Task Based Learning for the Home
Practicing Spanish speaking can be uncomfortable in the beginning for adults so it is no surprise that my children have always struggled to put together sentences. Because they are uncomfortable, they don’t practice it enough. Practice is key to becoming fluent and getting comfortable speaking the language so I set out to find a way to encourage practice.
The one place any kid feels comfortable trying out new ideas is play, and I have been on a mission to make learning more playful this year. Whatever method I choose needed to be playful and encourage real practice. Task based learning is a language learning technique where the teacher creates tasks that simulates a natural need to use the language. Maybe it’s going to the doctors or shopping, and this got me thinking about playing pretend. Here is an idea I could use.
The magical world of Pretend is the most comfortable place in the world for children to try out new ideas. This is where they become anything in the world and do anything. This is also where they aren’t worried about making mistakes because it’s their world. Yes, learning a language in the land of Pretend would be the best place for a child to learn.

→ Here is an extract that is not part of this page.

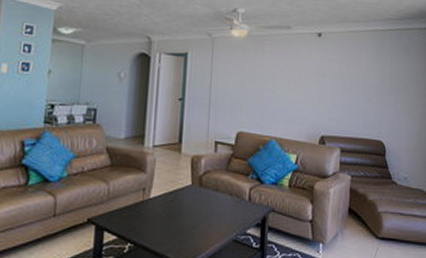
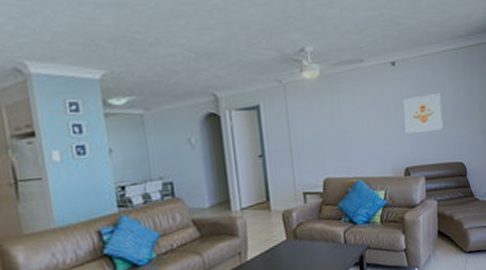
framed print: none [325,68,364,105] -> present [403,93,443,134]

That is why I created Spanish task based activities for my kids, and an explosion of Spanish practice has been blowing up in my house. Spanish is the number one subject right now, and we find ourselves talking Spanish for over an hour. You have no idea what an improvement this has been for them. Yes, they make mistakes while speaking but they are naturally going back and fixing their mistakes. This tells me that they are trying to remember what they learned, and each effort they make is building up a permanent memory.
We went from listening and watching Spanish shows and music for years to actually using the language. This has really opened my eyes to task based learning, and it takes me back to my earlier post. Sure inquiry based learning has it’s benefits, but task based learning offers a unique opportunity for acceleration. If we are strategic in constructing an environment, we can draw the eye of the learner to important building block that would create a more accelerated path of discovery.
Task based learning is generally a methodology connected only to language learning, but I see it creeping into everything I do these days from playing with Cuisenaire Rods to Spanish to History to Literature. Playing for children comes naturally, and it easy to convince children to get school work done when it evolves playing.